[Bug 1921518] Re: OpenSSL "double free" error

Fri Nov 12 17:06:29 UTC 2021

In wget, this was fixed upstream in

commit 14e3712b8c39165219fa227bd11f6feae7b09a33
Author: Eneas U de Queiroz <cote2004-github at yahoo.com>
Date:   Mon Apr 22 11:03:25 2019 -0300

    * src/openssl.c: fix ssl_init for openssl 1.1.1
    
    ssl_init fails with openssl 1.1.1 when openssl.cnf is not found.
    Redundant calls to intialization functions were removed as
    OPENSSL_config takes care of them for openssl versions < 1.1.0.
    For versions > 1.1.0, OPENSSL_init_ssl is preferred.
    
    Signed-off-by: Eneas U de Queiroz <cote2004-github at yahoo.com>
    Copyright-paperwork-exempt: Yes

diff --git a/src/openssl.c b/src/openssl.c
index a1502173..03737d7a 100644
--- a/src/openssl.c
+++ b/src/openssl.c
@@ -174,7 +174,9 @@ ssl_init (void)
 #if OPENSSL_VERSION_NUMBER >= 0x00907000
   if (ssl_true_initialized == 0)
     {
-#if OPENSSL_API_COMPAT < 0x10100000L
+#if !defined(LIBRESSL_VERSION_NUMBER) && (OPENSSL_VERSION_NUMBER >= 0x10100000L)
+      OPENSSL_init_ssl (OPENSSL_INIT_LOAD_CONFIG | OPENSSL_INIT_ENGINE_ALL_BUILTIN, NULL);
+#else
       OPENSSL_config (NULL);
 #endif
       ssl_true_initialized = 1;
@@ -194,21 +196,9 @@ ssl_init (void)
       goto error;
     }
 
-#if OPENSSL_VERSION_NUMBER >= 0x00907000
-  OPENSSL_load_builtin_modules();
-#ifndef OPENSSL_NO_ENGINE
-  ENGINE_load_builtin_engines();
-#endif
-  CONF_modules_load_file(NULL, NULL,
-      CONF_MFLAGS_DEFAULT_SECTION|CONF_MFLAGS_IGNORE_MISSING_FILE);
-#endif
-#if OPENSSL_API_COMPAT >= 0x10100000L
-  OPENSSL_init_ssl(0, NULL);
-#else
+#if defined(LIBRESSL_VERSION_NUMBER) || (OPENSSL_VERSION_NUMBER < 0x10100000L)
   SSL_library_init ();
   SSL_load_error_strings ();
-#endif
-#if OPENSSL_VERSION_NUMBER < 0x10100000L
   SSLeay_add_all_algorithms ();
   SSLeay_add_ssl_algorithms ();
 #endif

-- 
You received this bug notification because you are a member of Ubuntu
Foundations Bugs, which is subscribed to curl in Ubuntu.
https://bugs.launchpad.net/bugs/1921518

Title:
  OpenSSL "double free" error

Status in curl package in Ubuntu:
  Fix Released
Status in openssl package in Ubuntu:
  Incomplete
Status in wget package in Ubuntu:
  Fix Released
Status in curl source package in Focal:
  Triaged
Status in openssl source package in Focal:
  Incomplete
Status in wget source package in Focal:
  Triaged

Bug description:
  "double free" error is seen when using curl utility. Error is from
  libcrypto.so which is part of the OpenSSL package. This happens only
  when OpenSSL is configured to use a dynamic engine.

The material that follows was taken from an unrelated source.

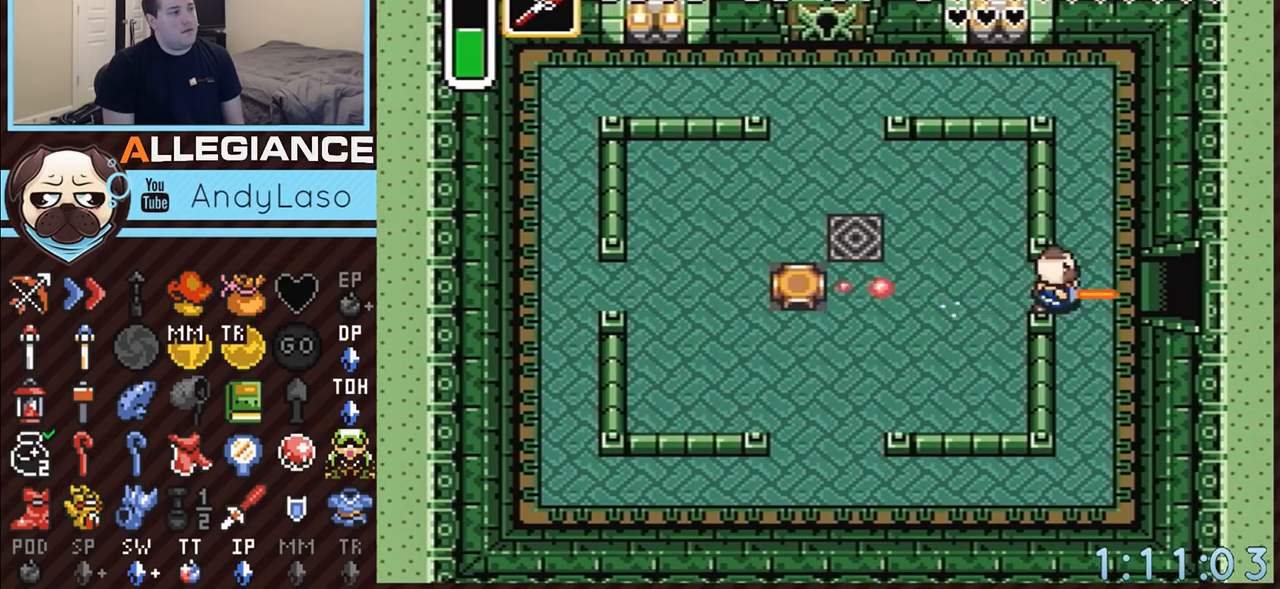
{"buttons": ["A"], "events": []}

  OpenSSL version is 1.1.1f

  The issue is not encountered if
  http://www.openssl.org/source/openssl-1.1.1f.tar.gz is used instead.

  
  OpenSSL can be configured to use a dynamic engine by editing the default openssl config file which is located at '/etc/ssl/openssl.cnf' on Ubuntu systems.

  On Bluefield systems, config diff to enable PKA dynamic engine, is as
  below:

  +openssl_conf = conf_section
  +
   # Extra OBJECT IDENTIFIER info:
   #oid_file              = $ENV::HOME/.oid
   oid_section            = new_oids
   
  +[ conf_section ]
  +engines = engine_section
  +
  +[ engine_section ]
  +bf = bf_section
  +
  +[ bf_section ]
  +engine_id=pka
  +dynamic_path=/usr/lib/aarch64-linux-gnu/engines-1.1/pka.so
  +init=0
  +

  engine_id above refers to dynamic engine name/identifier.
  dynamic_path points to the .so file for the dynamic engine.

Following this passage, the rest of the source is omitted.